(Material for this task begins)

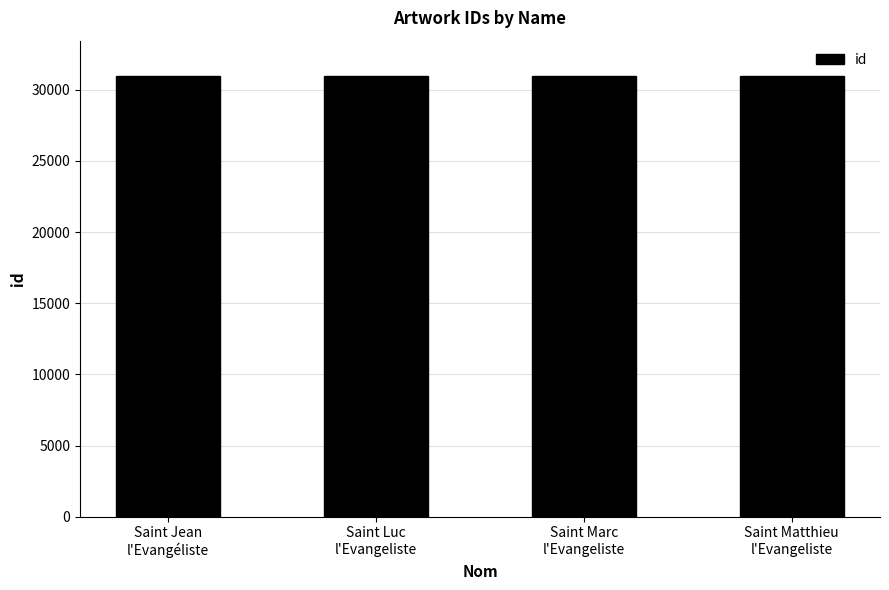

What is the maximum value shown in the chart?

30968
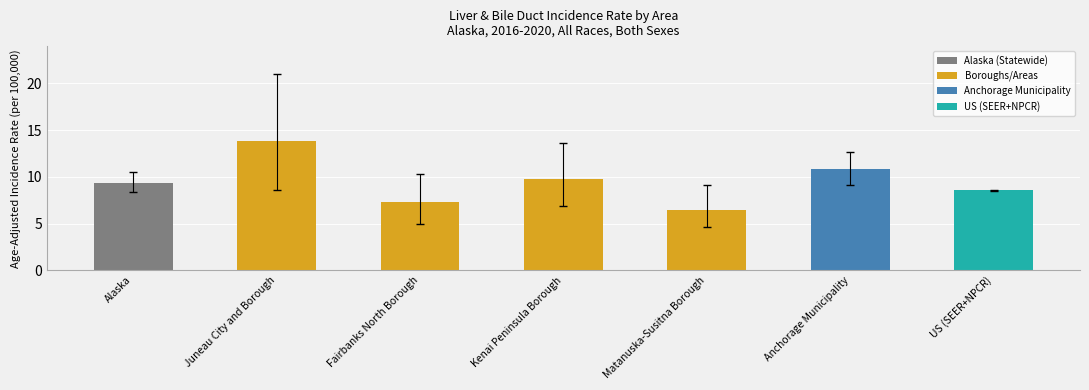

Reading left to right, list all the values displayed in this chart.

9.4	13.8	7.3	9.8	6.5	10.8	8.6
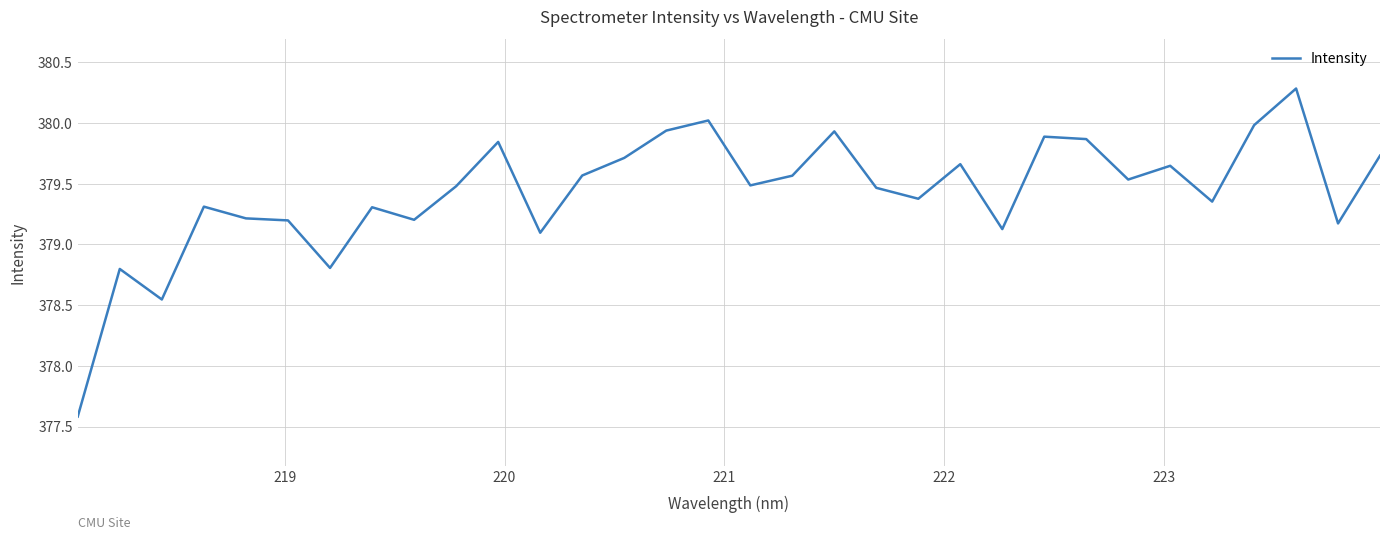

What is the difference between the maximum and minimum values?

2.7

(Material for this task ends)

§ Directions
Echo the items above line for line, keeping every line identical and omitting the pictures.

§ Solution
What is the maximum value shown in the chart?

30968

Reading left to right, list all the values displayed in this chart.

9.4	13.8	7.3	9.8	6.5	10.8	8.6

What is the difference between the maximum and minimum values?

2.7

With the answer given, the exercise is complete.